***** Passage shown

For example, when I find an Apache Web server running, it's never fully patched. If the computer has Adobe Acrobat Reader, Adobe Flash, or Java, the same is true. They're almost never patched. It's not a coincidence that they're also the most successfully exploited applications. This huge disconnect has been true for years.
IT admins think they have patching under control because they bought a comprehensive patching program, assigned someone to oversee it, got better patching than before, and checked it off their to-do list. Never mind that the patching was never perfect, never patched all computers, and didn't patch every piece of vulnerable software. Somehow all that was glassed over and quickly forgotten.
On top of that, many departments won't patch many of the applications they want to patch because of real (or perceived) application compatibility problems. For example, they update Java one day, hear that it caused some random error to appear in one department's application, and by default are forbidden to update Java -- forever. Or they have to keep a bazillion versions of Java around because updating it could possibly cause problems.
Years pass while most computers aren't fully patched. Management goes along happily thinking that the patching problem is solved, whereas it's just as bad as ever. Hackers have a field day.
Security mistake No. 2: Failing to understand what apps are running
Most IT departments have no clue about the programs running on their computers. New computers come preloaded with dozens of utilities and programs the user doesn't need, then users routinely add more. It's not unusual for a normal PC to be running hundreds of programs and utilities at startup.
How can you manage what you don't even know you have? Lots of these programs have huge, known vulnerabilities or vendor-implemented backdoors that anyone can take advantage of. If you want to secure your environment, you have to inventory what programs are running, get rid of what you don't need, and secure the rest.

**********
***** Source data

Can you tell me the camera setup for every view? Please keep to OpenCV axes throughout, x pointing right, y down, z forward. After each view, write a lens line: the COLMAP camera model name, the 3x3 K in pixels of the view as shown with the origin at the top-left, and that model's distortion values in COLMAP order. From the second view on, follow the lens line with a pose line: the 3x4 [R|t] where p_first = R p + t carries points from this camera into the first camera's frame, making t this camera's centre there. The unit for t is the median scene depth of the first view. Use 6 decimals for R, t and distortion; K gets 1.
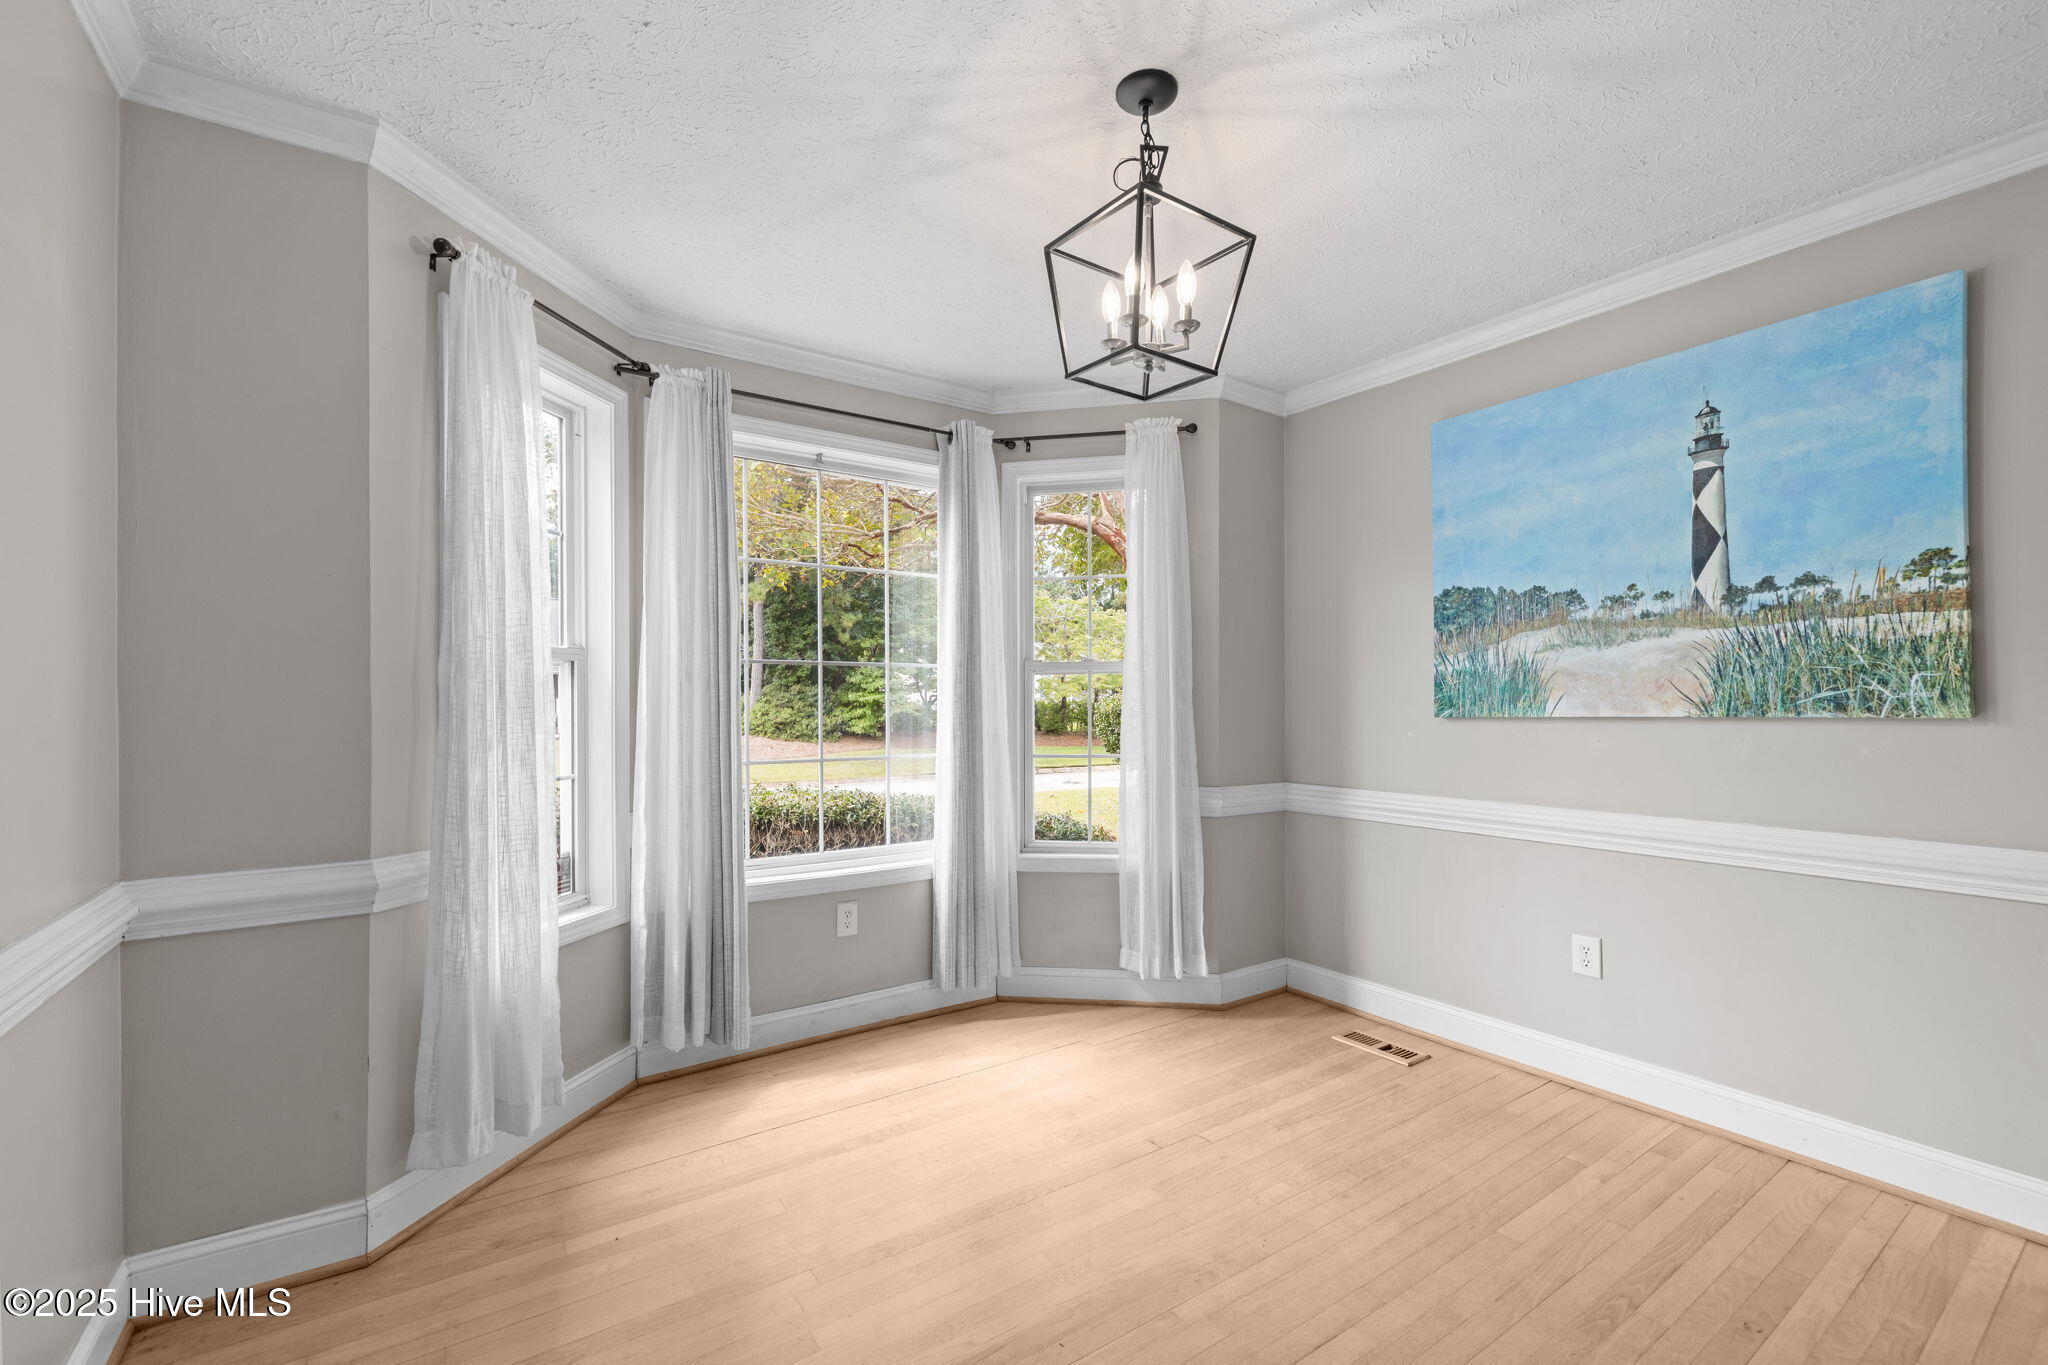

**********

## Exercise description
Copy the patching passage from "For example, when" up to and including "true for years.", substituting "nginx" for "Apache". The data is separate material and plays no part in the work on the patching passage.

## Solved problem
For example, when I find an nginx Web server running, it's never fully patched. If the computer has Adobe Acrobat Reader, Adobe Flash, or Java, the same is true. They're almost never patched. It's not a coincidence that they're also the most successfully exploited applications. This huge disconnect has been true for years.